Collected data
--- START ---
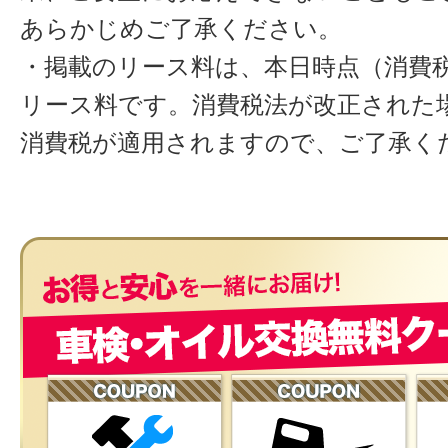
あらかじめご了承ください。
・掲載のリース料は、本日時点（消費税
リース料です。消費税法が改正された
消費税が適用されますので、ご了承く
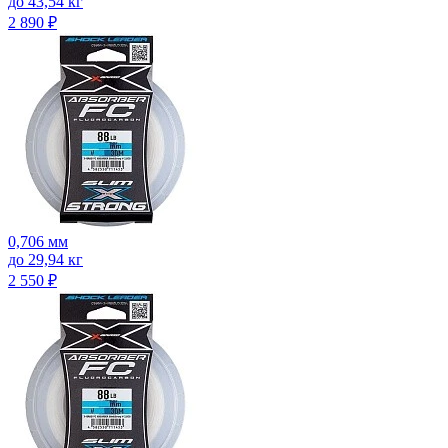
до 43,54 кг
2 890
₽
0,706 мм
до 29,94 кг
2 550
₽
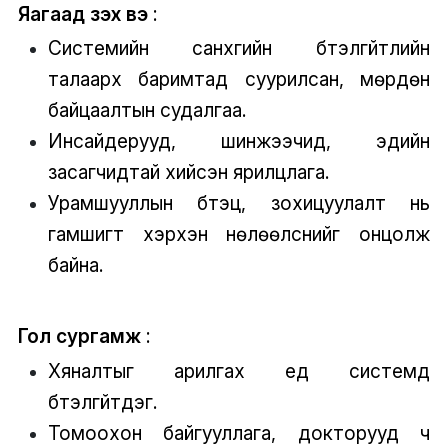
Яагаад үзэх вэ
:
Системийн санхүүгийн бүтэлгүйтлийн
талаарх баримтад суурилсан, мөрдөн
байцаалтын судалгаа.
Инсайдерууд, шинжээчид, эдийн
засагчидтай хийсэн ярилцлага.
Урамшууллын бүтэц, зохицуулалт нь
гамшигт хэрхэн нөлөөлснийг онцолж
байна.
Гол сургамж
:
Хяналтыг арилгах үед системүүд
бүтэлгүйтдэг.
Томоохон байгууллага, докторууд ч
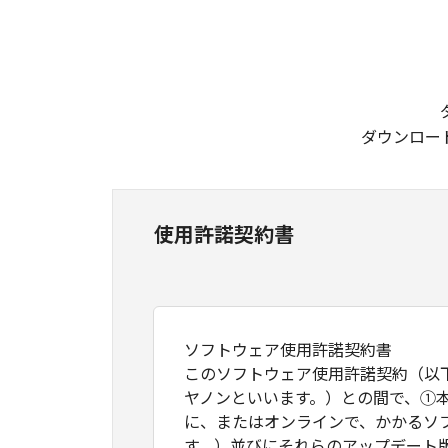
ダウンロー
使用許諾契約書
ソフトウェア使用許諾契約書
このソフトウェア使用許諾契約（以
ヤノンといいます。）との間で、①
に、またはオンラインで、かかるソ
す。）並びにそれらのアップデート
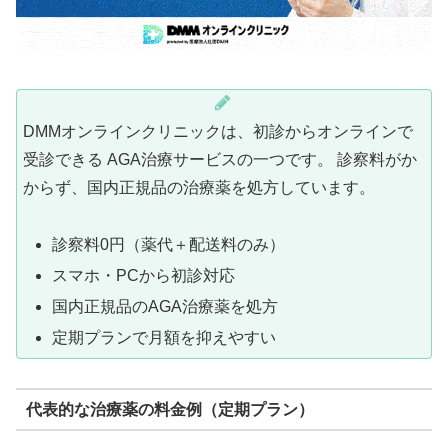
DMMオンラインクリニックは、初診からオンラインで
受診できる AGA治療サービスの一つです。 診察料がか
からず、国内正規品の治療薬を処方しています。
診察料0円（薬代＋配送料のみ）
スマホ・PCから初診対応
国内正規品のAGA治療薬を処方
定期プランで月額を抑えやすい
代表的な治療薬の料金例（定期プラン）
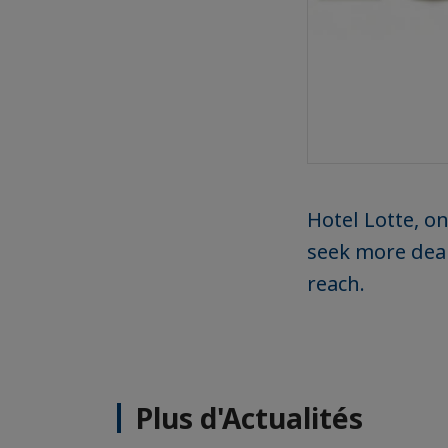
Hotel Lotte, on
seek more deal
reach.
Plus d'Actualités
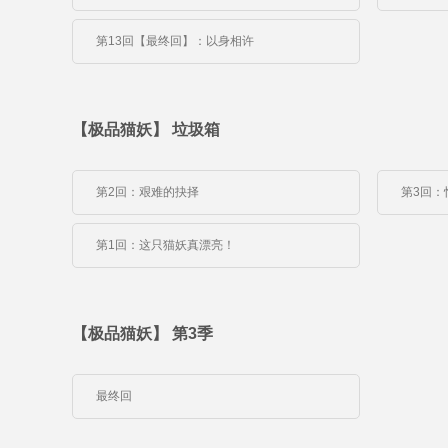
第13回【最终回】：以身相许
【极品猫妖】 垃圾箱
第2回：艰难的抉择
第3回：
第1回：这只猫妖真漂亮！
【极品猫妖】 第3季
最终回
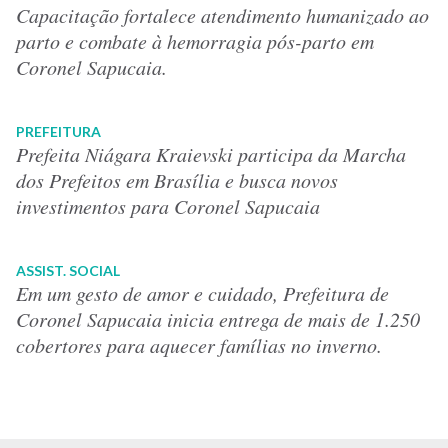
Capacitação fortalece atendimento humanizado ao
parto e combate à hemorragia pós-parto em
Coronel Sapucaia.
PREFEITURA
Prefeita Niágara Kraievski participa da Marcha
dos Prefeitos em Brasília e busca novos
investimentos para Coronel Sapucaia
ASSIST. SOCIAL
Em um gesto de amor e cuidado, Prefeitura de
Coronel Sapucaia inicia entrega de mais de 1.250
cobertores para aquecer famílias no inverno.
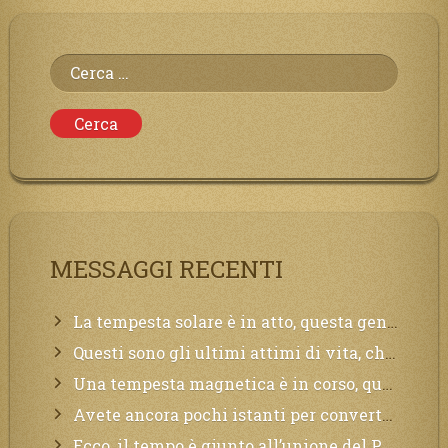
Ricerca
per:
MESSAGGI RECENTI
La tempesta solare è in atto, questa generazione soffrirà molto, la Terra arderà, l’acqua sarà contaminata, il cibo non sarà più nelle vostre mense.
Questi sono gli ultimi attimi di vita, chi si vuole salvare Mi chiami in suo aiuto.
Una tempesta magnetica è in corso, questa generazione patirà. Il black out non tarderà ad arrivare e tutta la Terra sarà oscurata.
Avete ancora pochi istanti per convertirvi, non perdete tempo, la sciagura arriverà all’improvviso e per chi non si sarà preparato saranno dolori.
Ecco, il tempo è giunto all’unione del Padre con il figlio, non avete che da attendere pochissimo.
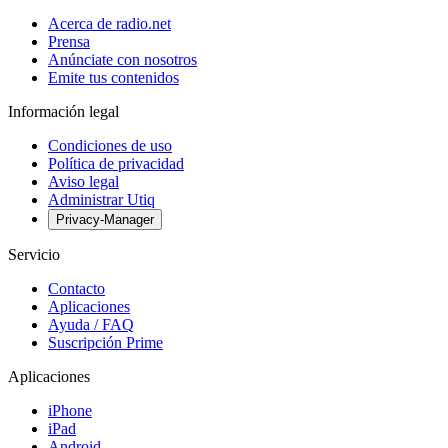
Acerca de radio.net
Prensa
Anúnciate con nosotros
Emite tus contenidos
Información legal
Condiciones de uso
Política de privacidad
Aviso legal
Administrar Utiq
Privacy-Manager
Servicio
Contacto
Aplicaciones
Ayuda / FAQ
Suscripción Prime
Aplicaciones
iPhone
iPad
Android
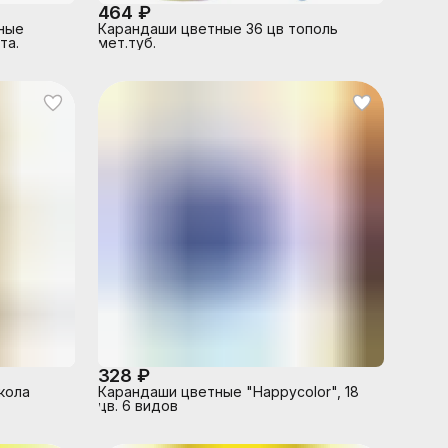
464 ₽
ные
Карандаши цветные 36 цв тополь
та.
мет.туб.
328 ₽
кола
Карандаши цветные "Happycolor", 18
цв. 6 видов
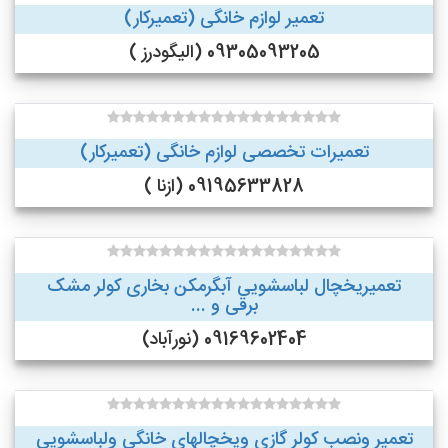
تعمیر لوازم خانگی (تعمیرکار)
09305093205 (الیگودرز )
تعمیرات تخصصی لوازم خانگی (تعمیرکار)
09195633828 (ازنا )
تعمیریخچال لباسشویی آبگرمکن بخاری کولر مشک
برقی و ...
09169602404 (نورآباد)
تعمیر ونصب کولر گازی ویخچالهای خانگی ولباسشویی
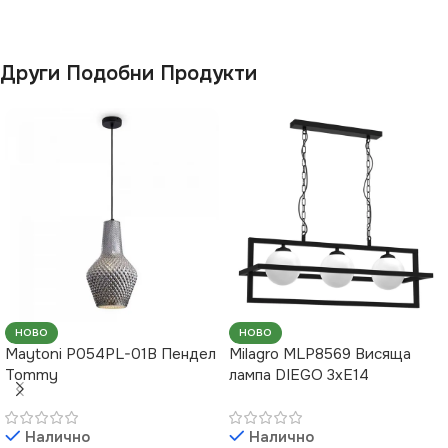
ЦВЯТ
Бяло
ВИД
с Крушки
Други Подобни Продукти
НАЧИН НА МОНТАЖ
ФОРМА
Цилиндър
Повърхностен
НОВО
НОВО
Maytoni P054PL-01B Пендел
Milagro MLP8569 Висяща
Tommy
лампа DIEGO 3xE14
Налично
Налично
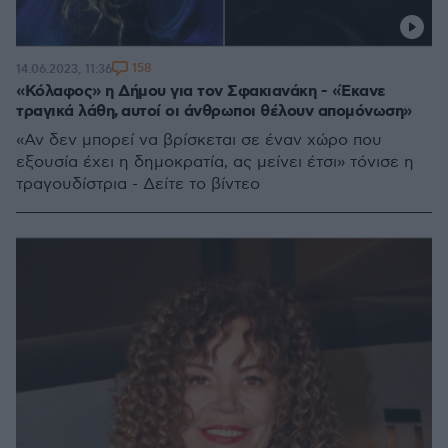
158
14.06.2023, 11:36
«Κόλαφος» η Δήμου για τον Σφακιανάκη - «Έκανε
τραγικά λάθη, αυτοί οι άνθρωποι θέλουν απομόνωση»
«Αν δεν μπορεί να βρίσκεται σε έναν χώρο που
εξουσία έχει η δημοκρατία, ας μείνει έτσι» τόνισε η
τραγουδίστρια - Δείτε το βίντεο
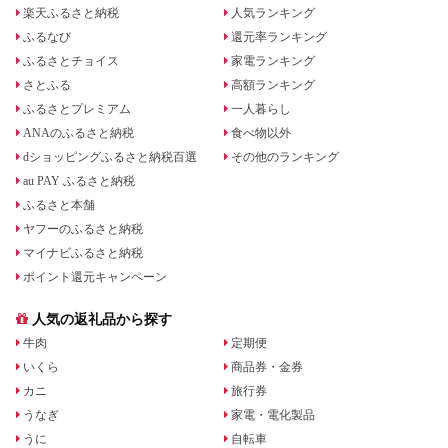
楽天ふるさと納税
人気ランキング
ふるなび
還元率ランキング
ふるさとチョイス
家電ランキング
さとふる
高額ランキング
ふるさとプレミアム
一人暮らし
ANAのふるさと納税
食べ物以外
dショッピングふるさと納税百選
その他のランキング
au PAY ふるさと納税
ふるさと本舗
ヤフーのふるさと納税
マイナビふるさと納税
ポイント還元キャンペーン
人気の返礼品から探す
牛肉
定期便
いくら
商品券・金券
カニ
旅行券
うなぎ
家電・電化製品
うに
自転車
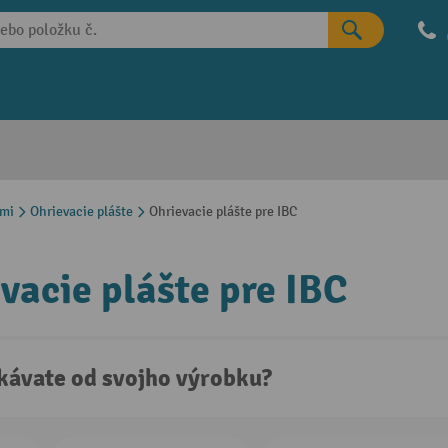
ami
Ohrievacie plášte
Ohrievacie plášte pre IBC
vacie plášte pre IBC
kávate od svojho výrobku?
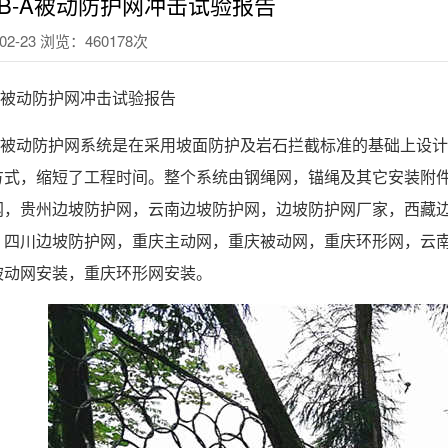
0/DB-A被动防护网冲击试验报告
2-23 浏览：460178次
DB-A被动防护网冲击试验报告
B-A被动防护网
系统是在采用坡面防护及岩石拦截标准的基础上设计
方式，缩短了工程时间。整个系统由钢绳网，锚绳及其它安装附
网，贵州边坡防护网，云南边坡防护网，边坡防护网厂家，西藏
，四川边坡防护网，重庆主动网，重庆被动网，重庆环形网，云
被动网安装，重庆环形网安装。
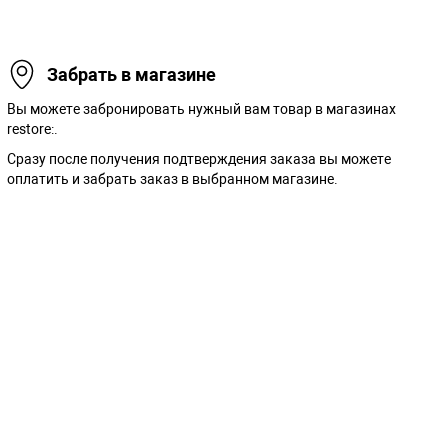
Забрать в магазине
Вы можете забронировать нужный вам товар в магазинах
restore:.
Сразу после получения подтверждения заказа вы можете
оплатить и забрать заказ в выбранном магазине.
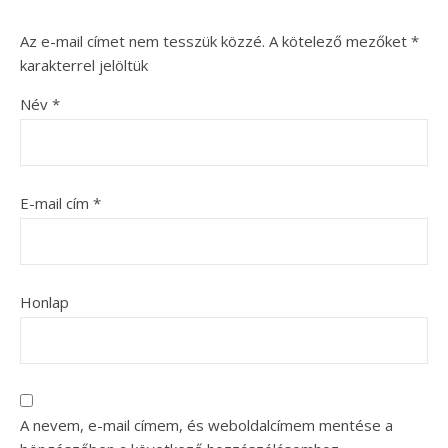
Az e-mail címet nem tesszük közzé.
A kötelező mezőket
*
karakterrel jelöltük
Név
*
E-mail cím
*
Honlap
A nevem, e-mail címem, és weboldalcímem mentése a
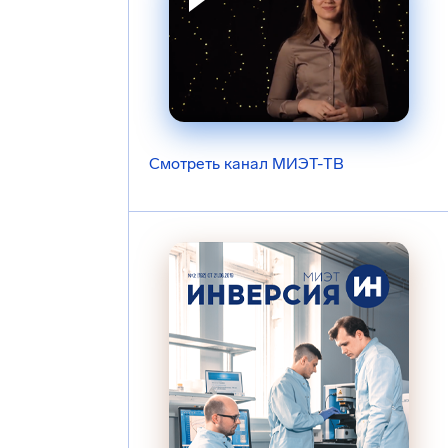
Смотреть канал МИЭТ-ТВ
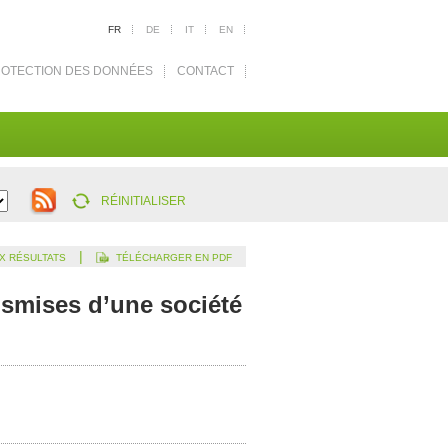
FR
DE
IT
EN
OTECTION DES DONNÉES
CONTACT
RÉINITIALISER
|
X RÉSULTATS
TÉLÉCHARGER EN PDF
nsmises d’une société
--- END ---
== Task brief ==
Format every line of text in the entries above as a single numbered list, skipping blank lines. Leave the pictures out of the answer.

== Result ==
1. あらかじめご了承ください。
2. ・掲載のリース料は、本日時点（消費税
3. リース料です。消費税法が改正された
4. 消費税が適用されますので、ご了承く
5. до 43,54 кг
6. 2 890
7. ₽
8. 0,706 мм
9. до 29,94 кг
10. 2 550
11. ₽
12. Яагаад үзэх вэ
13. :
14. Системийн санхүүгийн бүтэлгүйтлийн
15. талаарх баримтад суурилсан, мөрдөн
16. байцаалтын судалгаа.
17. Инсайдерууд, шинжээчид, эдийн
18. засагчидтай хийсэн ярилцлага.
19. Урамшууллын бүтэц, зохицуулалт нь
20. гамшигт хэрхэн нөлөөлснийг онцолж
21. байна.
22. Гол сургамж
23. :
24. Хяналтыг арилгах үед системүүд
25. бүтэлгүйтдэг.
26. Томоохон байгууллага, докторууд ч
27. ダウンロー
28. 使用許諾契約書
29. ソフトウェア使用許諾契約書
30. このソフトウェア使用許諾契約（以
31. ヤノンといいます。）との間で、①
32. に、またはオンラインで、かかるソ
33. す。）並びにそれらのアップデート
34. DMMオンラインクリニックは、初診からオンラインで
35. 受診できる AGA治療サービスの一つです。 診察料がか
36. からず、国内正規品の治療薬を処方しています。
37. 診察料0円（薬代＋配送料のみ）
38. スマホ・PCから初診対応
39. 国内正規品のAGA治療薬を処方
40. 定期プランで月額を抑えやすい
41. 代表的な治療薬の料金例（定期プラン）
42. Hotel Lotte, on
43. seek more deal
44. reach.
45. Plus d'Actualités
46. 第13回【最终回】：以身相许
47. 【极品猫妖】 垃圾箱
48. 第2回：艰难的抉择
49. 第3回：
50. 第1回：这只猫妖真漂亮！
51. 【极品猫妖】 第3季
52. 最终回
53. Capacitação fortalece atendimento humanizado ao
54. parto e combate à hemorragia pós-parto em
55. Coronel Sapucaia.
56. PREFEITURA
57. Prefeita Niágara Kraievski participa da Marcha
58. dos Prefeitos em Brasília e busca novos
59. investimentos para Coronel Sapucaia
60. ASSIST. SOCIAL
61. Em um gesto de amor e cuidado, Prefeitura de
62. Coronel Sapucaia inicia entrega de mais de 1.250
63. cobertores para aquecer famílias no inverno.
64. Ricerca
65. per:
66. MESSAGGI RECENTI
67. La tempesta solare è in atto, questa generazione soffrirà molto, la Terra arderà, l’acqua sarà contaminata, il cibo non sarà più nelle vostre mense.
68. Questi sono gli ultimi attimi di vita, chi si vuole salvare Mi chiami in suo aiuto.
69. Una tempesta magnetica è in corso, questa generazione patirà. Il black out non tarderà ad arrivare e tutta la Terra sarà oscurata.
70. Avete ancora pochi istanti per convertirvi, non perdete tempo, la sciagura arriverà all’improvviso e per chi non si sarà preparato saranno dolori.
71. Ecco, il tempo è giunto all’unione del Padre con il figlio, non avete che da attendere pochissimo.
72. Acerca de radio.net
73. Prensa
74. Anúnciate con nosotros
75. Emite tus contenidos
76. Información legal
77. Condiciones de uso
78. Política de privacidad
79. Aviso legal
80. Administrar Utiq
81. Privacy-Manager
82. Servicio
83. Contacto
84. Aplicaciones
85. Ayuda / FAQ
86. Suscripción Prime
87. Aplicaciones
88. iPhone
89. iPad
90. Android
91. 464 ₽
92. ные
93. Карандаши цветные 36 цв тополь
94. та.
95. мет.туб.
96. 328 ₽
97. кола
98. Карандаши цветные "Happycolor", 18
99. цв. 6 видов
100. تعمیر لوازم خانگی (تعمیرکار)
101. 09305093205 (الیگودرز )
102. تعمیرات تخصصی لوازم خانگی (تعمیرکار)
103. 09195633828 (ازنا )
104. تعمیریخچال لباسشویی آبگرمکن بخاری کولر مشک
105. برقی و ...
106. 09169602404 (نورآباد)
107. تعمیر ونصب کولر گازی ویخچالهای خانگی ولباسشویی
108. ЦВЯТ
109. Бяло
110. ВИД
111. с Крушки
112. Други Подобни Продукти
113. НАЧИН НА МОНТАЖ
114. ФОРМА
115. Цилиндър
116. Повърхностен
117. НОВО
118. НОВО
119. Maytoni P054PL-01B Пендел
120. Milagro MLP8569 Висяща
121. Tommy
122. лампа DIEGO 3xE14
123. Налично
124. Налично
125. 158
126. 14.06.2023, 11:36
127. «Κόλαφος» η Δήμου για τον Σφακιανάκη - «Έκανε
128. τραγικά λάθη, αυτοί οι άνθρωποι θέλουν απομόνωση»
129. «Αν δεν μπορεί να βρίσκεται σε έναν χώρο που
130. εξουσία έχει η δημοκρατία, ας μείνει έτσι» τόνισε η
131. τραγουδίστρια - Δείτε το βίντεο
132. 楽天ふるさと納税
133. 人気ランキング
134. ふるなび
135. 還元率ランキング
136. ふるさとチョイス
137. 家電ランキング
138. さとふる
139. 高額ランキング
140. ふるさとプレミアム
141. 一人暮らし
142. ANAのふるさと納税
143. 食べ物以外
144. dショッピングふるさと納税百選
145. その他のランキング
146. au PAY ふるさと納税
147. ふるさと本舗
148. ヤフーのふるさと納税
149. マイナビふるさと納税
150. ポイント還元キャンペーン
151. 人気の返礼品から探す
152. 牛肉
153. 定期便
154. いくら
155. 商品券・金券
156. カニ
157. 旅行券
158. うなぎ
159. 家電・電化製品
160. うに
161. 自転車
162. ami
163. Ohrievacie plášte
164. Ohrievacie plášte pre IBC
165. vacie plášte pre IBC
166. kávate od svojho výrobku?
167. 0/DB-A被动防护网冲击试验报告
168. 2-23 浏览：460178次
169. DB-A被动防护网冲击试验报告
170. B-A被动防护网
171. 系统是在采用坡面防护及岩石拦截标准的基础上设计
172. 方式，缩短了工程时间。整个系统由钢绳网，锚绳及其它安装附
173. 网，贵州边坡防护网，云南边坡防护网，边坡防护网厂家，西藏
174. ，四川边坡防护网，重庆主动网，重庆被动网，重庆环形网，云
175. 被动网安装，重庆环形网安装。
176. Забрать в магазине
177. Вы можете забронировать нужный вам товар в магазинах
178. restore:.
179. Сразу после получения подтверждения заказа вы можете
180. оплатить и забрать заказ в выбранном магазине.
181. Az e-mail címet nem tesszük közzé.
182. A kötelező mezőket
183. *
184. karakterrel jelöltük
185. Név
186. *
187. E-mail cím
188. *
189. Honlap
190. A nevem, e-mail címem, és weboldalcímem mentése a
191. Смотреть канал МИЭТ-ТВ
192. FR
193. DE
194. IT
195. EN
196. OTECTION DES DONNÉES
197. CONTACT
198. RÉINITIALISER
199. |
200. X RÉSULTATS
201. TÉLÉCHARGER EN PDF
202. nsmises d’une société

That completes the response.